Ao longo de três noites, viveu-se a liberdade – de género, de estilo, de ritmo. O MEO Kalorama regressa ao Parque da Bela Vista em 2025.
Se fosse preciso escolher uma palavra para descrever a terceira edição do MEO Kalorama, essa seria, certamente, liberdade. Ora então, vejamos: num festival que tem como pilares a Música, a Arte e a Sustentabilidade, fundiram-se estilos e abraçaram-se diferenças; viajou-se no tempo sempre com os olhos postos no futuro; mergulhou-se na opressão mas reagiu-se de braços no ar, com a lua como bola de espelhos e o pó a confundir-se com o chão de uma imensa pista de dança. Não é à toa que se diz que a pista de dança é o supremo símbolo de liberdade.
Mas que liberdade é esta? É a que Burna Boy, o embaixador da música nigeriana actual, traz no seu afro-fusion, que extrapola – em muito – o mais tradicional afro-beat. Mas também é o “My 21st Century Blues” de Raye, o álbum que marcou a estreia da britânica em Portugal mas que de “blues” traz apenas a palavra. Se Raye é soul e r&b, Ana Moura pode ser o que ela quiser, do fado que carrega sempre na voz à África que lhe corre nas veias… E, repare-se, estes são apenas três exemplos do cartaz do terceiro dia do MEO Kalorama.
Depois da festa leve e solta dos Gossip – que conseguiram trazer “Smells Like Teen Spirit” para o seu “Standing in the Way of Control” –, o primeiro serão da terceira edição do festival havia de ficar marcado pela antítese dos seus cabeças de cartaz: onde a actuação dos Massive Attack se tornou opressiva pelo cerimonial acusatório das lutas em Gaza ou na Ucrânia, Sam Smith encheu o palco de cor e, mesmo sem purpurinas, todos acreditámos que, um dia, podemos ser quem quisermos ser, dançar como quisermos dançar, amar quem quisermos amar. A mensagem, de certa forma, é a mesma – mudam-se, apenas, os mensageiros e o seu formato.

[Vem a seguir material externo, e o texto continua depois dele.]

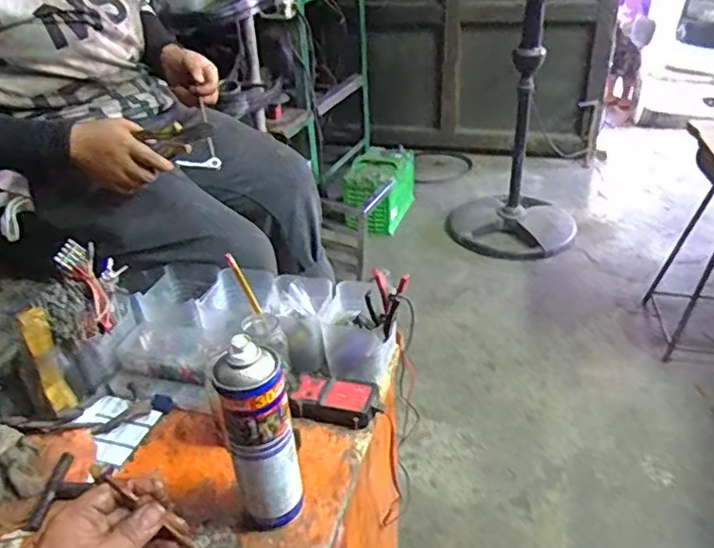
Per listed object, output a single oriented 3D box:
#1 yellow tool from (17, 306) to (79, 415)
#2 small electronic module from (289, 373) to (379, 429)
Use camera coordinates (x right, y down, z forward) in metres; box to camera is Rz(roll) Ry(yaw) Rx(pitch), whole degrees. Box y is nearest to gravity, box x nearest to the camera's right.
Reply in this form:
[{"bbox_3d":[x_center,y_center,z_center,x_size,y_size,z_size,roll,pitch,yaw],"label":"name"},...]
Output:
[{"bbox_3d":[-0.381,0.109,0.764,0.032,0.153,0.021,-25,39,-29],"label":"yellow tool"},{"bbox_3d":[-0.027,0.159,0.786,0.103,0.026,0.067,3,34,10],"label":"small electronic module"}]

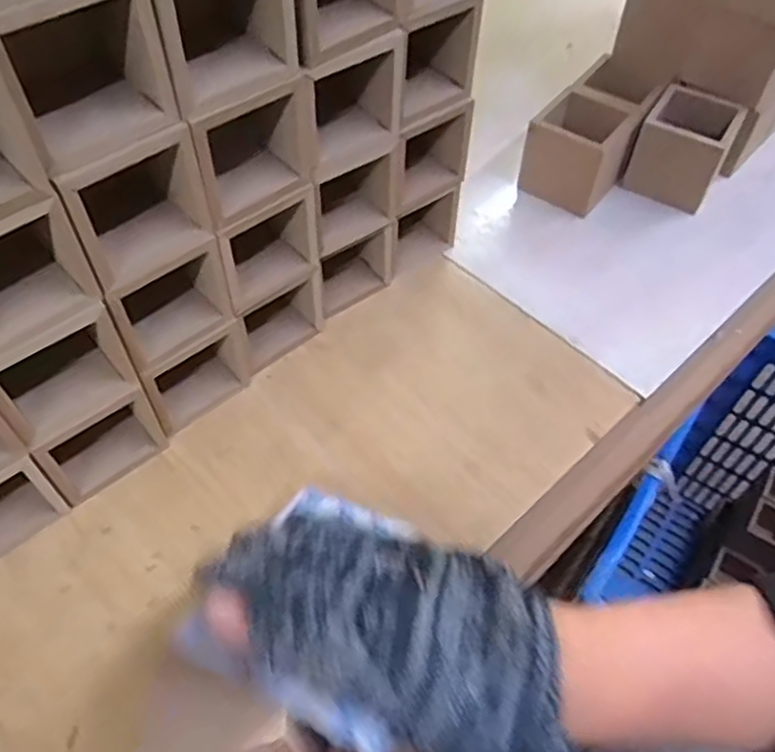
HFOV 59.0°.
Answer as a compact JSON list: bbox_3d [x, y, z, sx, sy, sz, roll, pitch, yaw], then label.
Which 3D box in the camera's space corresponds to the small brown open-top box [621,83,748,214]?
[{"bbox_3d":[0.228,-0.174,0.535,0.065,0.064,0.073,28,58,18],"label":"small brown open-top box"}]

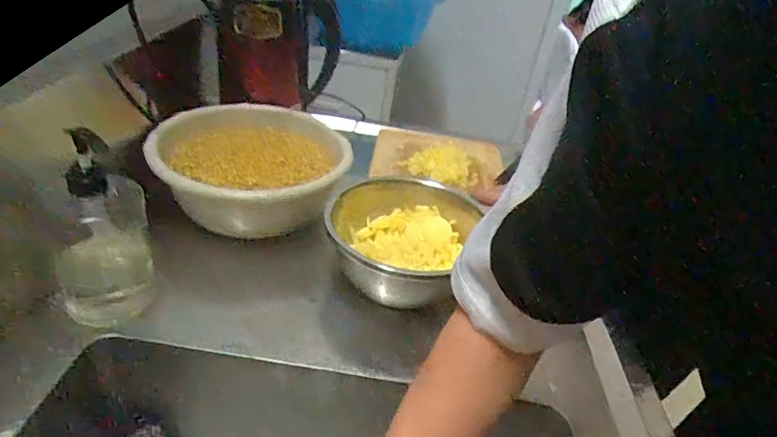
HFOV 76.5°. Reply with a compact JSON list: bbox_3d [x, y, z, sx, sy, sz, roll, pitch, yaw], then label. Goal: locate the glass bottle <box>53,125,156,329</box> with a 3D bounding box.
[{"bbox_3d":[-0.300,0.011,0.507,0.094,0.190,0.095,-13,39,-28],"label":"glass bottle"}]

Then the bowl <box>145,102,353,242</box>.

Já no caldeirão oferecido pelo chef James Murphy, a liberdade é outra: é aquela que não tem pudor em fazer emigrar o techno de Detroit para Nova Iorque, apenas para tatuá-lo de electro, de punk, de glam, metê-lo na mala e levá-lo a correr mundo. Assim eram os LCD Soundsystem há 20 anos e assim são agora: mais velhos? Sim, claro, mas com o mesmo vigor, a mesma intensidade de ritmo, a mesma sede de, lá está, liberdade. A tal que faz com que o rock dos Kills continue a fazer-nos sangrar a alma e sorrir o coração. Ou a outra, a que nos faz crer que se o Studio 54 nascesse em 2024, em Londres, os Jungle – com o seu nu-disco – seriam os artistas residentes.
Podemos e queremos ser todos diferentes mas há algo ímpar quando nos sentimos iguais, sinal de uma pertença que só se encontra no tal templo da liberdade a que chamamos pista de dança. No MEO Kalorama dançámos como se aqueles três dias se pudessem tornar uma vida inteira. Pode ter sido um sonho mas, por agora, o sonho ainda não tem preço.